Your task
Please rewrite the text of the records below, substituting "kids" for every "children" and changing nothing else. Leave the pictures out of your answer.

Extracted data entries
┌──
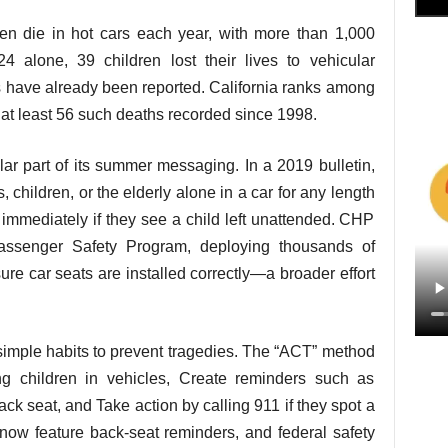
en die in hot cars each year, with more than 1,000
4 alone, 39 children lost their lives to vehicular
s have already been reported. California ranks among
th at least 56 such deaths recorded since 1998.
r part of its summer messaging. In a 2019 bulletin,
children, or the elderly alone in a car for any length
1 immediately if they see a child left unattended. CHP
assenger Safety Program, deploying thousands of
ure car seats are installed correctly—a broader effort
imple habits to prevent tragedies. The “ACT” method
g children in vehicles, Create reminders such as
ack seat, and Take action by calling 911 if they spot a
now feature back-seat reminders, and federal safety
└──
Solved problem
en die in hot cars each year, with more than 1,000
4 alone, 39 kids lost their lives to vehicular
s have already been reported. California ranks among
th at least 56 such deaths recorded since 1998.
r part of its summer messaging. In a 2019 bulletin,
kids, or the elderly alone in a car for any length
1 immediately if they see a child left unattended. CHP
assenger Safety Program, deploying thousands of
ure car seats are installed correctly—a broader effort
imple habits to prevent tragedies. The “ACT” method
g kids in vehicles, Create reminders such as
ack seat, and Take action by calling 911 if they spot a
now feature back-seat reminders, and federal safety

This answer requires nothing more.